In a Tuesday-dated submission giving background to the filing, Siwek lists a range of setbacks and challenges faced by the manufacturer, which employs 14,000 and claims to have supplied 27% of blades globally last year, excluding China. Almost all its deliveries went to GE Vernova, Vestas and Nordex.
'Policy whipsaw effect'
Siwek said TPI had to deal with “industry headwinds and market uncertainty resulting from the whipsaw effect of renewable energy policy changes and reversals”.
He told the court: “Unfortunately… the current executive administration of the United States is making a substantial effort to phase out meaningful renewable energy subsidies that were previously established under the IRA [Inflation Reduction Act], resulting in considerable uncertainty across the sector, in particular with respect to wind development projects.”

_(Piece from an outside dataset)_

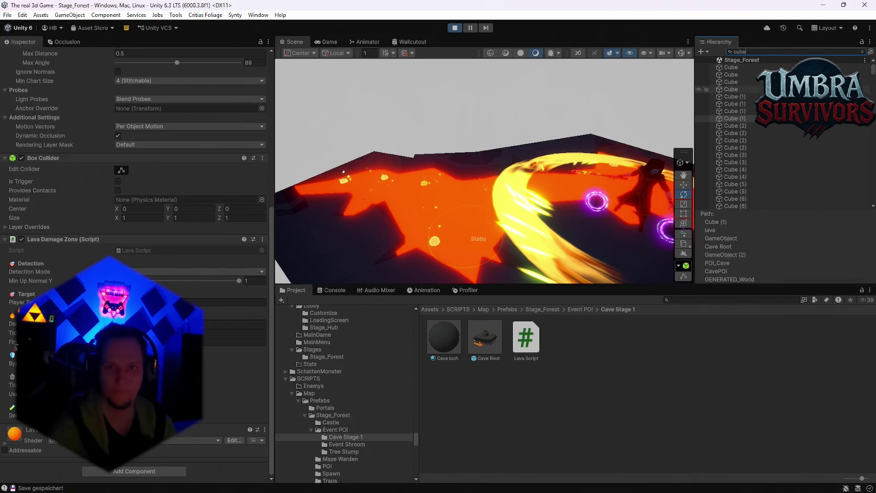
Select ranges of the filtered Cubes, through Cube (12), Cube (6), Cube (1) and Cube (2).
click(751, 68)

Those shifts put TPI’s “production for domestic wind projects at considerable risk of cancellation or delay” said Siwek. “Perhaps more consequential, these policy shifts have generally impacted the willingness of OEM customers to commit to meaningful volumes beyond a one-year period even in the American market where [TPI] have been relatively insulated from foreign competition.”

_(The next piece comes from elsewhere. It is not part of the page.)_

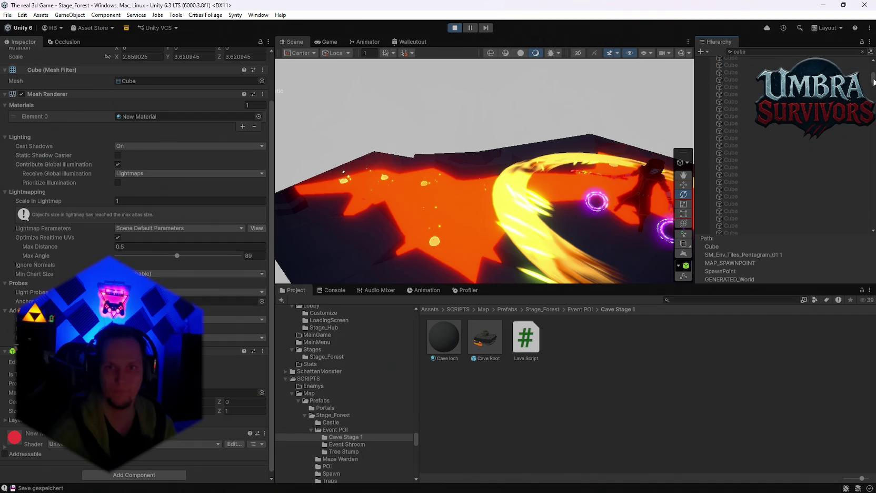
scroll(870, 74, down, 3)
shift+click(735, 182)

Chinese subsidies make competing tough
The nature of the foreign competition is explicitly spelled out by Siwek, who bemoaned the fact that TPI had for years prospered because of its “international footprint” and ability to serve local customers from hubs around the world.
He said: “Chinese turbine and turbine blade manufacturers, which are subsidised by the Chinese government, have made considerable advances over the past few years, capturing very significant market share outside of the United States, making it increasingly difficult for the company to compete internationally.
“China’s excess blade manufacturing capacity affords state-supported turbine and turbine blade manufacturers a great degree of cost flexibility and, by extension, capacity adjustability.”
Its global production operations have faced other challenges, not least in Turkey, Siwek said in the Texas filing.
TPI is now looking for an exit from its Turkish operations after Vestas “unexpectedly” decided not to extend its contract and Nordex and Enercon cut their 2025 orders.
“These developments, coupled with prolonged hyperinflation and the onset of a labour strike in May 2025, have severely impacted the operating in Türkiye, forcing the company to recognize that Türkiye is no longer a viable option to serve markets outside of Türkiye.”
Meanwhile, in Mexico, TPI faced problems of another sort, Siwek disclosed.
The company in early 2024 decided to expand output at the plant but has “experienced repeated production challenges and costly delays related to complex new blade designs.
“The expanded footprint has encountered ongoing implementation issues as [TPI] seeks to accommodate these complex blade designs, which have suffered from inconsistent quality requirements from customers and have been difficult to produce.”
The resulting delays have triggered liability clauses from the manufacturer’s customers, Siwek added.
'Good faith negotiations underway'
The TPI CEO said the company is involved in “arm’s-length, good faith negotiations” with its senior lenders, which are expected to emerge from the restructuring process as the new owners of the business, and with key OEM customers.
The blade maker said it has agreed a deal to restructure its debt with creditor Oaktree Capital Management, giving TPI a financing facility of up to $82.5m, of which $27.5m is expected to be used to support its day-to-day operations.
TPI previously said it expects to continue to operate normally during the Chapter 11 process.
Siwek said the aim is to “reach agreement with stakeholders on the terms of a plan of reorganisation for the company to be able to right-size its balance sheet and go forward with the ability to compete successfully in the current economic environment”.
TPI's share price has collapsed by 77% over the last week as existing investors ran for cover.